Instanced Mesh optimization is a crucial feature in this fluid simulation, using the Three.js's InstancedMesh class to efficiently render a large number of particles. This approach significantly reduces the computational load on the GPU by minimizing the number of draw calls required, thus enhancing the overall performances. All particles share the same geometry and material, defined once and reused across instances. This avoids the overhead of creating and managing individual mesh objects for each particle.

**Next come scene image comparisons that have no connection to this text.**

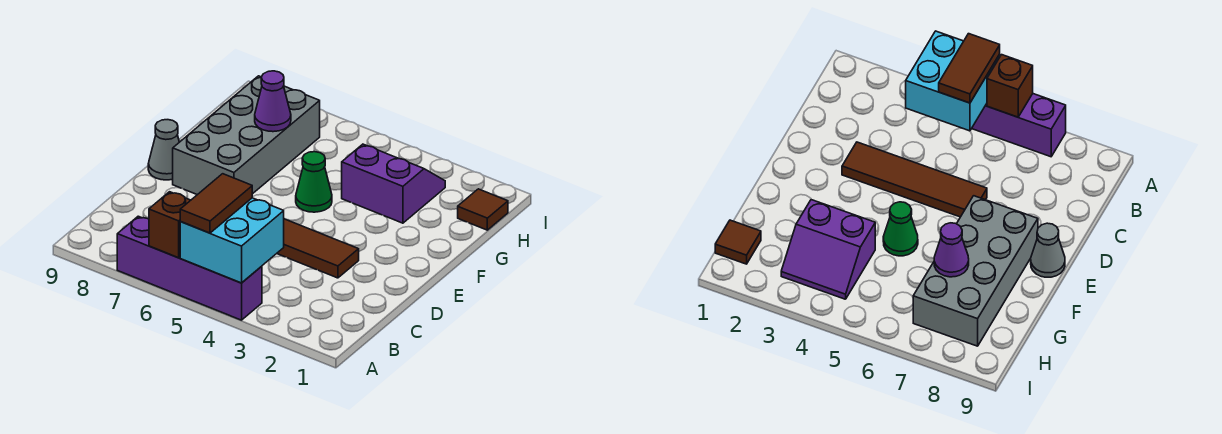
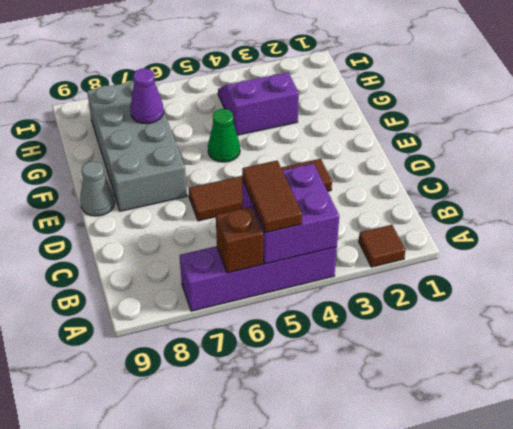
cyan brick A4:B5 level 2 -> purple brick A4:B5 level 2
brown tile H1 level 1 -> brown tile A2 level 1

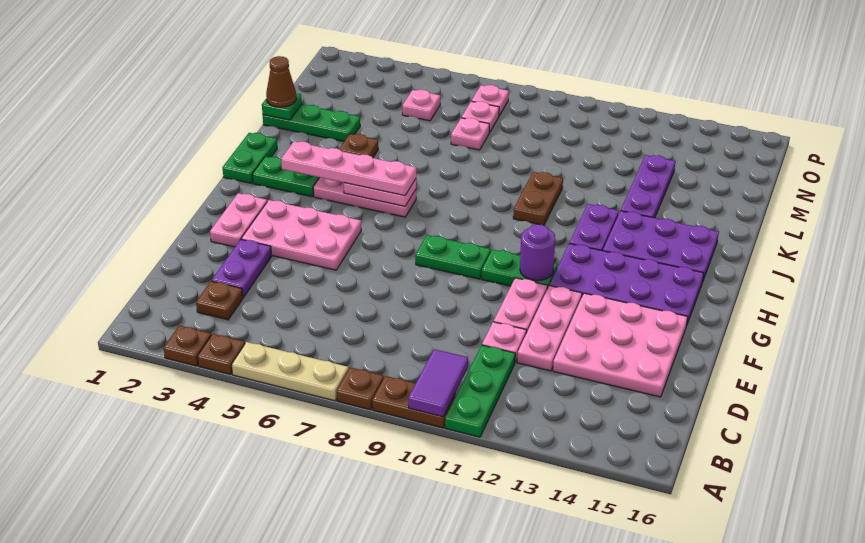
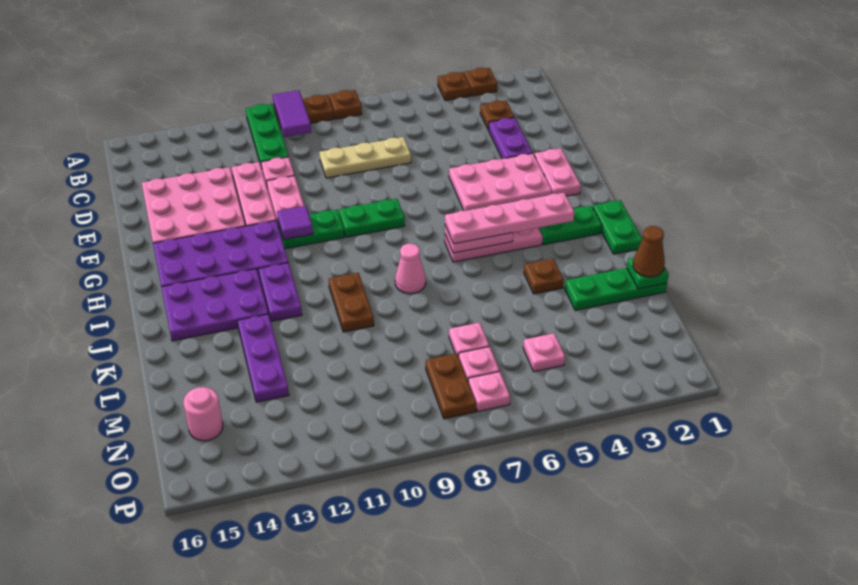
tan plate A5:A7 level 1 -> tan plate D7:D9 level 1
purple round brick G11 level 2 -> purple tile G11 level 2
none -> pink cone J8 level 1
none -> brown plate N8:O8 level 1
none -> pink round brick N15 level 1

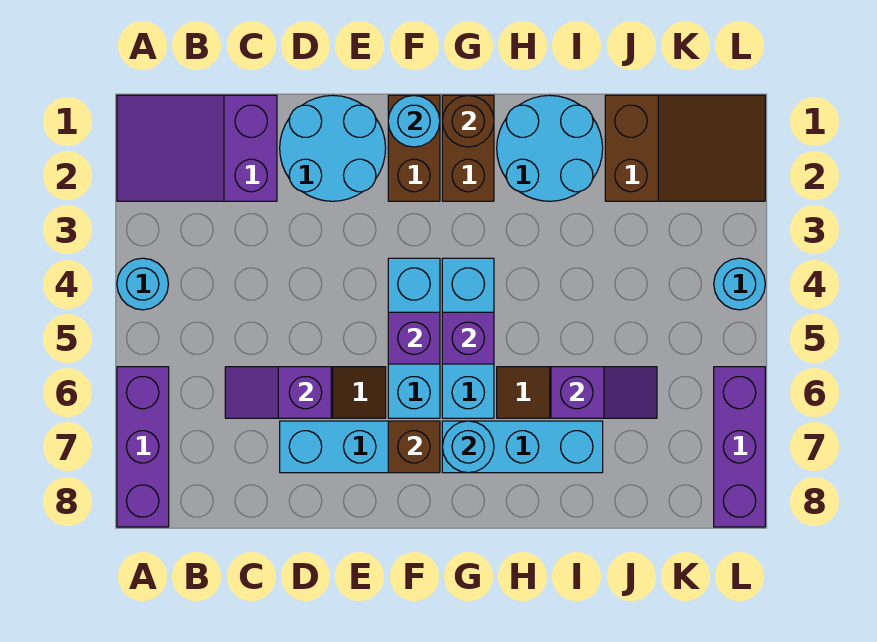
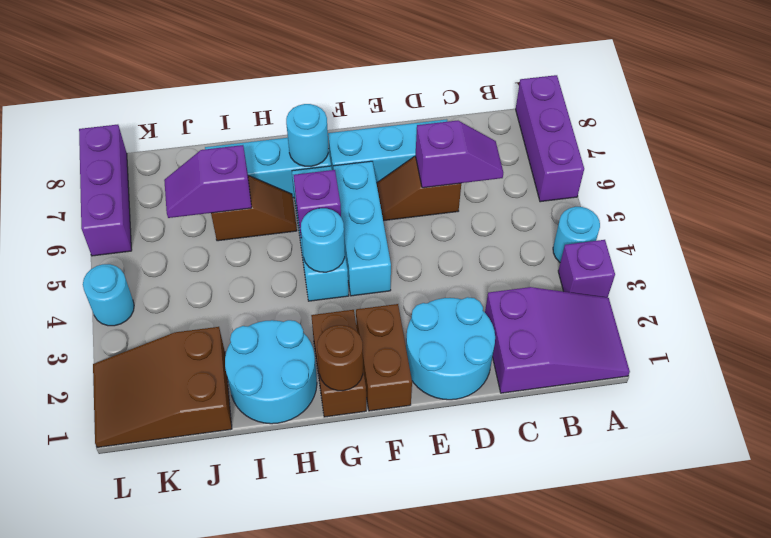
cyan round brick F1 level 2 -> cyan round brick G4 level 2
purple brick F5 level 2 -> purple brick A3 level 1
brown brick F7 level 2 -> none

The implementation showcases a Smoothed Particle Hydrodynamics (SPH) fluid simulation using Three.js, demonstrating both graphics and computational aspects of fluid dynamics.
To create an even more realistic representation of fluids, additional techniques such as Marching Cubes could be implemented. Marching Cubes would allow for the generation of a continuous surface from the particle data, providing a more accurate and visually appealing depiction of fluid surfaces. This, combined with advanced rendering techniques and optimizations, would enhance the realism and performance of the simulation.